Парк Горького (Вербинина) - страница 83

– А сапоги? – спросил Юра добрым голосом. – У меня 43-й размер, если что.

Толстяк мрачно поглядел на него, вышел и вскоре вернулся с парой хромовых сапог. Когда Юра сел и стал переобуваться, на лице толстяка выразилось форменное страдание. У свидетеля этой маленькой сценки могло даже сложиться превратное впечатление, что за сапоги толстяк когда-то отдал содержимое своего черепа в Институт мозга, а теперь Юра обманом отнял их и лишил бедолагу последнего смысла существования.

– Еще плащ должен быть, – молвил Юра задушевно, потирая подбородок.

Толстяк позеленел, его щеки обвисли. Паника читалась на его круглом лице, состоявшем преимущественно из разнонаправленных жировых складок, к которым прилагались небольшие глаза, пухлогубый рот, нос образца «картошка обыкновенная» и что-то вроде намека на брови, совсем, впрочем, коротенькие. Взором толстяк молил Казачинского о пощаде, но тот был тверд, как кремень, и безжалостен, как судьба. Сгорбившись, толстяк удалился, но через некоторое время вернулся, ступая, как сомнамбула. В руках его болтался прорезиненный плащ.

– Спасибо, товарищ, – сказал Юра. Примерив плащ и убедившись, что тот ему впору, Казачинский сердечнейшим образом улыбнулся. – Где тут расписаться в получении?

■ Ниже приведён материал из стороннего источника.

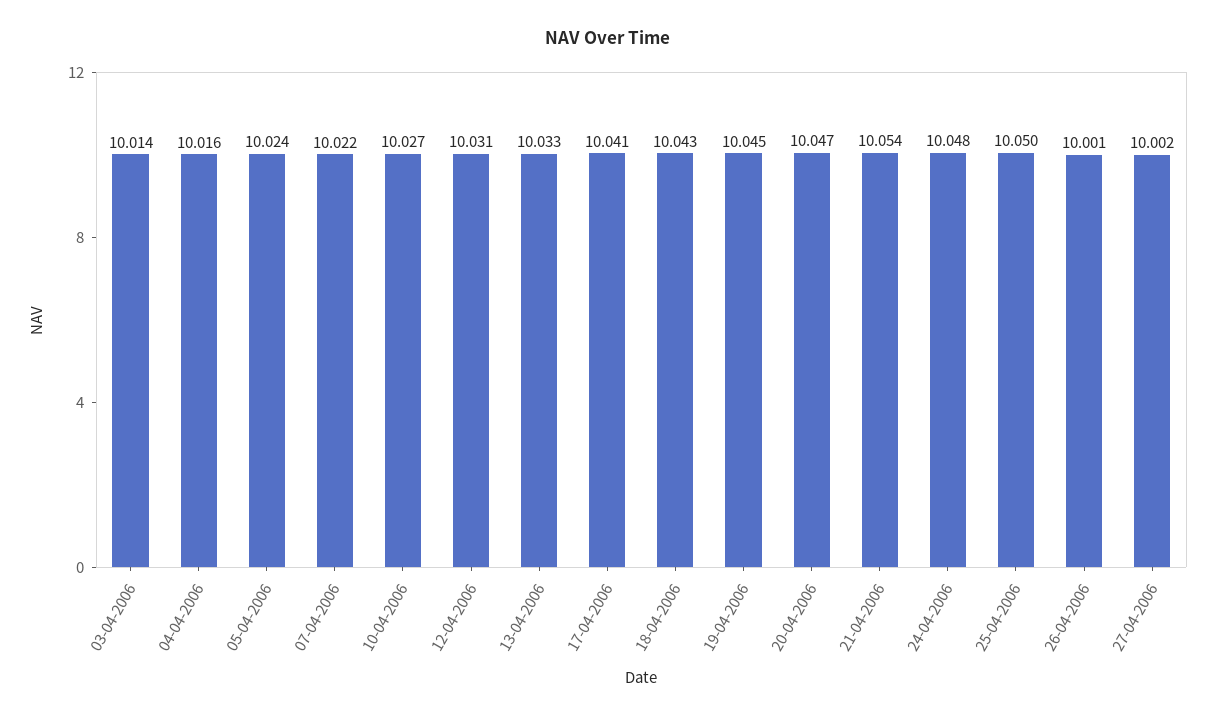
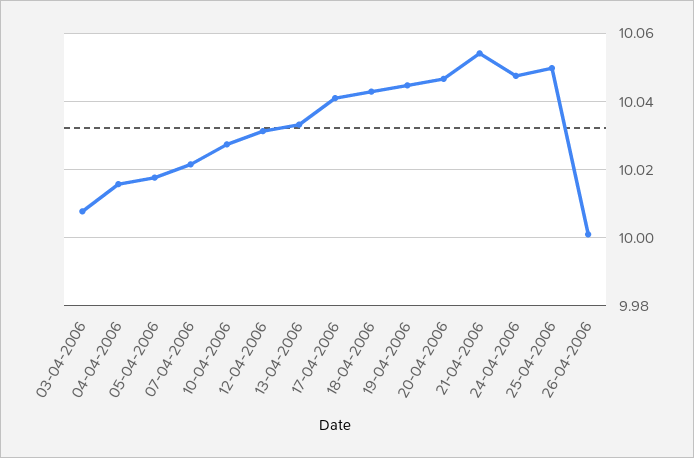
  {
-   "03-04-2006": 10.014,
+   "03-04-2006": 10.008,
    "04-04-2006": 10.016,
-   "05-04-2006": 10.024,
+   "05-04-2006": 10.018,
    "07-04-2006": 10.022,
    "10-04-2006": 10.027,
    "12-04-2006": 10.031,
    "13-04-2006": 10.033,
    "17-04-2006": 10.041,
    "18-04-2006": 10.043,
    "19-04-2006": 10.045,
    "20-04-2006": 10.047,
    "21-04-2006": 10.054,
    "24-04-2006": 10.048,
    "25-04-2006": 10.05,
-   "26-04-2006": 10.001,
+   "26-04-2006": 10.001
-   "27-04-2006": 10.002
  }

Черкнув в ордере лихую закорючку, Юра скрутил свою старую одежду в узел и решил заскочить домой, чтобы не мельтешить с тряпьем перед глазами коллег. Когда он уходил, толстяк смотрел ему вслед так, как смотрел бы Прометей на орла, который мало того что выклевал ему всю печень, но еще и предъявил претензии за то, что она должным образом не посолена, не поперчена и вообще застревает в горле.

Оставив дома штатскую одежду, шлем и плащ, нужды в котором не предвиделось, потому что день был ясный, Казачинский вспомнил наказ Петровича и отправился в парикмахерскую. После того как его приличнейшим образом подстригли, причесали и вообще привели в пристойный вид, перед высоким, во всю стену, зеркалом Юра испытал натуральное потрясение.

Из зеркала глядел лихой статный красавец в темно-серой гимнастерке с синими, точнее, бирюзовыми петлицами, серых же брюках полугалифе и хромовых сапогах. Звезда на фуражке сияла как солнце. Казачинский вздернул подбородок и прошелся перед зеркалом походкой принца. Ему неудержимо захотелось отдать честь самому себе. Старичок-парикмахер в белом халате наблюдал за ним с понимающей улыбкой.

– Прекрасно выглядите, молодой человек, – сказал он.

Но дело было не во внешности, точнее, не только в ней. Юра внезапно ощутил, что его скитания завершились и он наконец-то нащупал свое место в жизни. Раньше он метался из одной профессии в другую, пробовал себя то в одном, то в другом качестве вовсе не потому, что его привлекало существование перекати-поля. В действительности он был глубоко недоволен собой, потому что все жизненные пути, по которым он пытался следовать, неминуемо приводили его в тупик. Или он начинал чувствовать, что растрачивает свои силы попусту, или понимал, что среда заедает его и он начнет скатываться, или попросту скучал и не видел в своем положении никаких перспектив. А ему страстно хотелось стать частью какой-то общности людей, с которыми ему было бы комфортно. Он не ждал от своей профессии каких-то особенных доходов, не предъявлял немыслимых требований. Честолюбие, которое у других людей похоже на собаку, постоянно кусающую их за пятки, у Казачинского скорее напоминало котика, который свернулся клубочком и большую часть времени мирно спит. Юра не отказался бы от славы, если бы она постучалась в дверь, но в любом ином случае совершенно спокойно бы без нее обошелся. Когда он попал в кино, ему казалось, что наконец-то он обрел интересную профессию, которая придаст жизни смысл. Колоритные перебранки оператора с осветителями, капризы актрис, перипетии съемок казались ему настолько увлекательными, что дома он мог рассказывать о них часами. Однако Юра недолго обольщался внешним блеском кинематографа и быстро понял, что в этом мире иллюзий, которые правят реальностью, если ты не режиссер с именем, не директор кинофабрики и не признанная звезда, ты – никто. А Казачинский не настолько любил кино, чтобы согласиться до бесконечности прислуживать ему на правах человека, который даже не попадает в титры.